Above the din, I heard a familiar voice. Swend Miller? We hadn’t seen Swend in years. He’s the archives director for the Colfax Area Historical Society. He and his lovely wife, Chris, are longtime volunteers at the Colfax Heritage Museum next to the Visitors’ Center. I mentioned to Swend that I frequently refer to the chili recipe he donated to a Colfax library fundraising cookbook. He included in the recipe an unforgettable notation: “You can experiment with red pepper flakes or some jalapeno peppers, but that way lies madness.” Swend was so entertaining we barely noticed the train was an hour late.
I relaxed as the train swayed gently along the tracks. It was too early for heavy snow, but flurries appeared briefly at the Summit. Jim and I looked down at the speeding vehicles on Interstate 80 and smiled.
As we exited the train in Reno, Jim, standing behind me, let out a yell. “Pauline, that guy grabbed our suitcase.” He pointed to a burly man on the platform. I hustled over to him. “That’s our suitcase,” I said, pointing to the small burgundy wheeler. “It’s mine,” he shouted. Then he looked down, let go of the handle and ran down the platform, yelling at the train staff that someone had stolen his bag.
Outside the Reno depot, I looked around for a taxi. In years past, Jim and I enjoyed the brisk walk after sitting for three hours on the train, but times had changed. We trudged the half mile from the depot to the hotel, stopping every half a block so Jim could rest against a building.
With Jim safely settled into the hotel room, I scouted the casino and located The Roxy, one of our favorite restaurants. It was 5:45. “If you get here by six, you’ll be eligible for the specials,” the cheerful Roxy greeter informed me. I speed-walked back to the hotel for Jim, rounded up a couple of people from the group, and we high-tailed back to the restaurant and enjoyed a scrumptious meal.
Our second night in Reno mandated dinner at another favorite: The Louis’ Basque Corner restaurant on the corner of Evans and East 4th Street. The traditional Basque food was plentiful and delicious. Seated family style, it’s impossible not to meet and enjoy a conversation with your tablemates. Jim proudly shared the story of our trip to France to locate his Basque grandfather’s home. My recently published collection of Auburn Journal articles, titled “The Last House Before Spain,” features the house on the cover and includes the story of its discovery.

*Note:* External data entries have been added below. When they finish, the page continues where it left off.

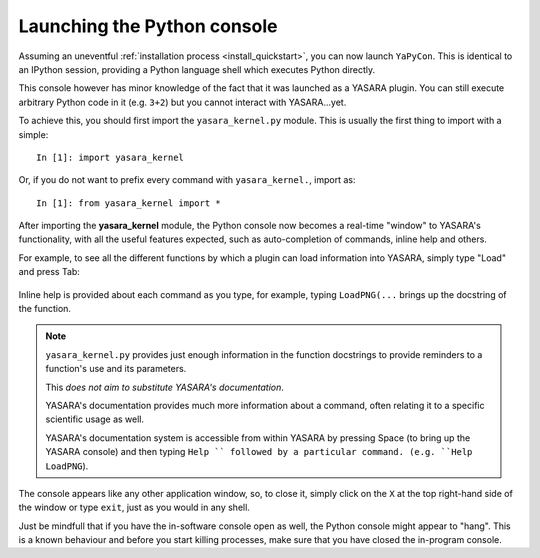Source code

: ============================
Launching the Python console
============================

Assuming an uneventful :ref:`installation process <install_quickstart>`, you can now launch ``YaPyCon``. This is
identical to an IPython session, providing a Python language shell which executes Python directly.

This console however has minor knowledge of the fact that it was launched as a YASARA plugin. You can still
execute arbitrary Python code in it (e.g. ``3+2``) but you cannot interact with YASARA...yet.

To achieve this, you should first import the ``yasara_kernel.py`` module. This is usually the first thing to import
with a simple:

::

    In [1]: import yasara_kernel

Or, if you do not want to prefix every command with ``yasara_kernel.``, import as:

::

    In [1]: from yasara_kernel import *

After importing the **yasara_kernel** module, the Python console now becomes a real-time "window" to YASARA's
functionality,  with all the useful features expected, such as auto-completion of commands, inline help and others.

For example, to see all the different functions by which a plugin can load information into YASARA, simply type
"Load" and press Tab:

.. figure:: resources/figures/fig_tab_comp.png

Inline help is provided about each command as you type, for example, typing ``LoadPNG(...`` brings up the docstring
of the function.

.. figure:: resources/figures/fig_inline_help.png

.. note::
    ``yasara_kernel.py`` provides just enough information in the function docstrings to provide reminders to a
    function's use and its parameters.

    This *does not aim to substitute YASARA's documentation*.

    YASARA's documentation provides much more information about a command, often relating it to a specific
    scientific usage as well.

    YASARA's documentation system is accessible from within YASARA by pressing Space (to bring up the YASARA console)
    and then typing ``Help `` followed by a particular command. (e.g. ``Help LoadPNG``).


The console appears like any other application window, so, to close it, simply click on the ``X`` at the top right-hand
side of the window or type ``exit``, just as you would in any shell.

Just be mindfull that if you have the in-software console open as well, the Python console might appear to "hang".
This is a known behaviour and before you start killing processes, make sure that you have closed the in-program
console.


.. Accessing the Jupyter Kernel
.. ============================
..
.. When you start the Python console, you are actually starting a Jupyter kernel and connect to it too. This kernel
.. is exposed to the system and it can be accessible via a Jupyter notebook too, which makes for some very useful ways
.. of interacting with YASARA.
..
.. To connect your Jupyter notebook to a running instance of YASARA:
..
.. 1. Launch YASARA
.. 2. Launch the console
.. 3. Launch a Jupyter notebook on the same computer
.. 4. Try to connect to an existing kernel
.. 5. Choose the one that is suggested by the notebook.
.. 6. You are now connected to the same kernel (and its context) via the jupyter notebook.
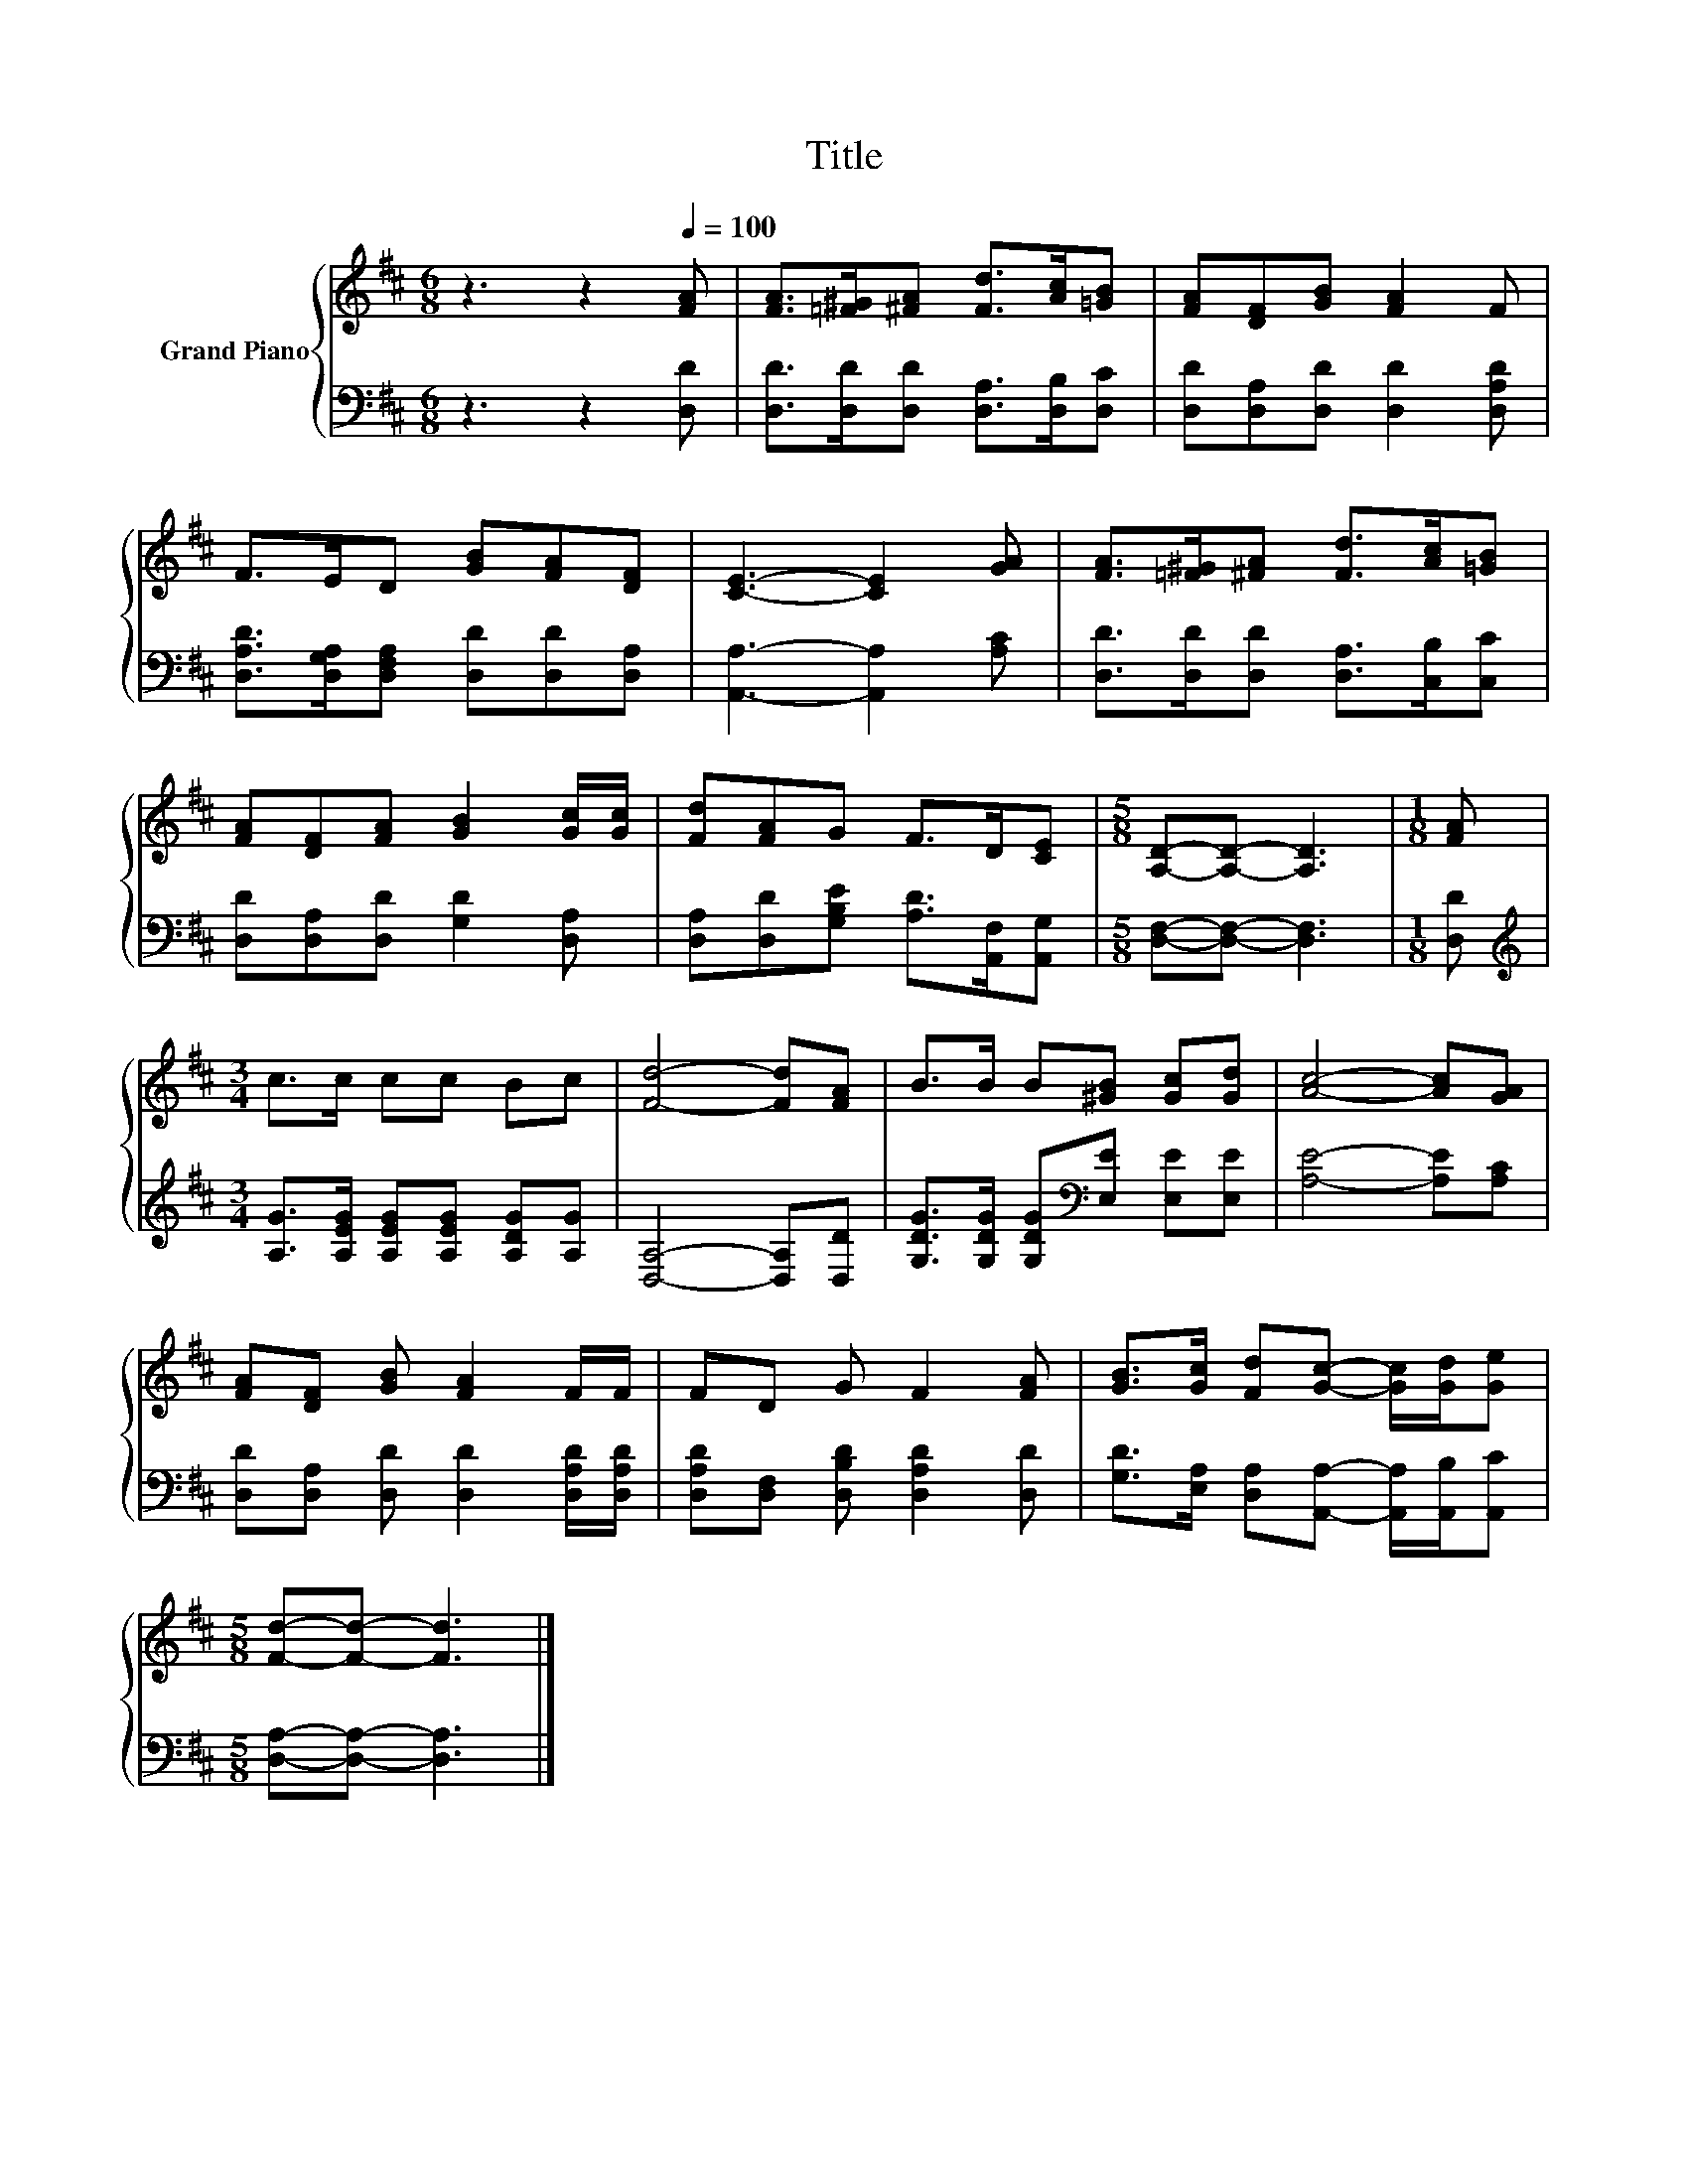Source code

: X:1
T:Title
%%score { 1 | 2 }
L:1/8
M:6/8
K:D
V:1 treble nm="Grand Piano"
V:2 bass 
V:1
 z3 z2[Q:1/4=100] [FA] | [FA]>[=F^G][^FA] [Fd]>[Ac][=GB] | [FA][DF][GB] [FA]2 F | %3
 F>ED [GB][FA][DF] | [CE]3- [CE]2 [GA] | [FA]>[=F^G][^FA] [Fd]>[Ac][=GB] | %6
 [FA][DF][FA] [GB]2 [Gc]/[Gc]/ | [Fd][FA]G F>D[CE] |[M:5/8] [A,D]-[A,D]- [A,D]3 |[M:1/8] [FA] | %10
[M:3/4] c>c cc Bc | [Fd]4- [Fd][FA] | B>B B[^GB] [Gc][Gd] | [Ac]4- [Ac][GA] | %14
 [FA][DF] [GB] [FA]2 F/F/ | FD G F2 [FA] | [GB]>[Gc] [Fd][Gc]- [Gc]/[Gd]/[Ge] | %17
[M:5/8] [Fd]-[Fd]- [Fd]3 |] %18
V:2
 z3 z2 [D,D] | [D,D]>[D,D][D,D] [D,A,]>[D,B,][D,C] | [D,D][D,A,][D,D] [D,D]2 [D,A,D] | %3
 [D,A,D]>[D,G,A,][D,F,A,] [D,D][D,D][D,A,] | [A,,A,]3- [A,,A,]2 [A,C] | %5
 [D,D]>[D,D][D,D] [D,A,]>[C,B,][C,C] | [D,D][D,A,][D,D] [G,D]2 [D,A,] | %7
 [D,A,][D,D][G,B,E] [A,D]>[A,,F,][A,,G,] |[M:5/8] [D,F,]-[D,F,]- [D,F,]3 |[M:1/8] [D,D] | %10
[M:3/4][K:treble] [A,G]>[A,EG] [A,EG][A,EG] [A,DG][A,G] | [D,A,]4- [D,A,][D,D] | %12
 [G,DG]>[G,DG] [G,DG][K:bass][E,E] [E,E][E,E] | [A,E]4- [A,E][A,C] | %14
 [D,D][D,A,] [D,D] [D,D]2 [D,A,D]/[D,A,D]/ | [D,A,D][D,F,] [D,B,D] [D,A,D]2 [D,D] | %16
 [G,D]>[E,A,] [D,A,][A,,A,]- [A,,A,]/[A,,B,]/[A,,C] |[M:5/8] [D,A,]-[D,A,]- [D,A,]3 |] %18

The next morning, we learned the train home was on time. On time? For years, I’ve bored passengers with the story of a return trip from Reno with my daughter.
On that trip, the train was scheduled to arrive in Reno from Chicago at 9:15 a.m. The evening before, we received a text message. The train wouldn’t arrive until 11 a.m. Next morning, another message. The train was scheduled to arrive in Reno at 3:30 p.m.
“Are we still in America?” my daughter quipped. The train eventually arrived at 5 p.m. Not only was the train running late, but it stopped en route for mysterious reasons. We arrived at the Colfax depot at 10:30 p.m.!
On this current trip, the train was also not on time. It pulled into the Reno station – ahead of schedule. Times, perhaps, had changed.